It’s really just a game of rock-paper-scissors done up nicely, and soon enough you get to be both the rock and paper and you have the scissors in your sights. BAM! You unite the world, civilization celebrates in a frenzy of non-diversity, and a very fallopian-looking tube pops out a starship, your civilization’s egg to spread your DNA throughout the galaxy.

The Driver civilization remembers its amphibious roots in the design of their first starship, “Bloviator One”, based on the graceful model of a toad in mid-leap.

The Tabby civilization’s starship, “The Long Haul”, with its quantum-ball-of-yarn star drive. This ship is too complex for the Sporepedia to display, apparently…

Once in space, your focus, once as wide as your entire civilization, narrows to just you. There’s no second ship, no fleet, no aid, and soon, no fellow creatures. Having given birth to you, you are soon shoved out of the nest and sent alone into the night. (sings Babylon 5 theme).

The space game looks like a 4X (eXplore, eXploit, eXpand and eXterminate) game, but it’s not. You can explore, but you’ll come across enemies that will follow you home. You can exploit, but it will cost you. You can expand, but you won’t be able to keep what you’ve claimed. And you can exterminate, but there’s always going to be ten races that spring up for every one you kill.

Though, it’s fun to pluck aliens from their cities and plop them down on distant planets. They immediately degenerate into savagery. It’s funny how thin our veneer of civilization really is.

Space is vastly open. You can zoom out your view and see the whole galaxy, with thousands of stars, every one of them you can travel to. And for every one of the stars in the game, there are one hundred MILLION stars in our own, real galaxy. For every star in the game, there are one hundred twenty-five MILLION GALAXIES in our reality. For EVERY star in the game, there are TEN THOUSAND MILLION MILLION stars in our universe.

Kinda hard to believe we’re at the center of everything, isn’t it?

Pursued into the dense core of the galaxy by the civilization that destroyed its homeworld, “The Long Haul LXVIII” delivers a final colony to a lonely, T-1 planet not far from the center of all things, and hides for awhile to gather strength and supplies for its last journey.

Spore doesn’t pull any punches. You can stay near your homeworld and trade with your neighbors, but you are just one ship, and eventually pirates or war-loving aliens will send fleets to destroy you. I would be off trading, running missions or exploring, get an emergency message from the home world or a colony, and run back at full speed to find that a city or a colony had been destroyed. I’d die seconds later to swarms of alien ships (though I did eventually learn how to kill several of them before my own destruction).

Raw data:
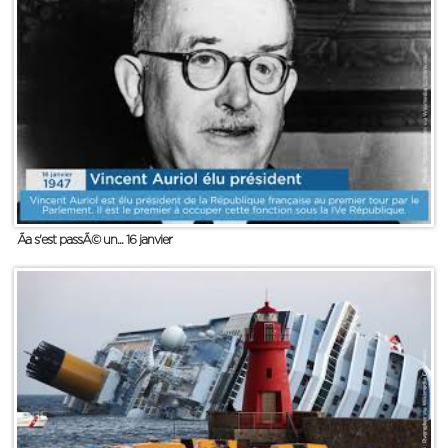
Ãa s'est passÃ© un... 16 janvier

What needs to be done:
Resume the passage on Spore's space stage, picking up right after its final sentence. The material shown above is separate from the passage on Spore's space stage.

The answer:
Every colony I planted was swiftly destroyed as my enemies caught up to me. My only hope was to get far enough away that they could never catch up. I’d find a nice T2 or T3 world, plant a colony, do some terraforming, contact the surrounding empires and set up trade routes and run some missions, start exploring, and then the panicked calls would come telling of invasion. I would fight off the enemy fleets, but rebuilding was bankrupting me and I realized I couldn’t protect every colony AND my homeworld. Actually, I couldn’t protect any of them.

I bought the best interstellar drive I could find and headed corewards down the spiral arm, leaving bits of the Tabby civilization in my wake. I’d stop at each place for awhile to relax and play and earn achievements, which is the Space phase progression – everything you do adds to your progression.

When the closer colonies would eventually in their turn be attacked, I’d pack up and move on.

Now I’m at my last colony on an inhospitable world, two jumps away from the nearest starfaring civilization, and still only halfway down the spiral arm. I’m out of money, and am going to start begging for work. Part of me wants to travel back up the arm and help the colonies I left behind, or at least gather whatever spice they may have collected before their demise. But traveling to the bones of my own civilization is depressing.

Soon I’ll hear rumors of my enemies catching up to me and will have to go. It’s my hope that I’ll fill up my achievement bar just as I hit the core. And then we’ll see what happens.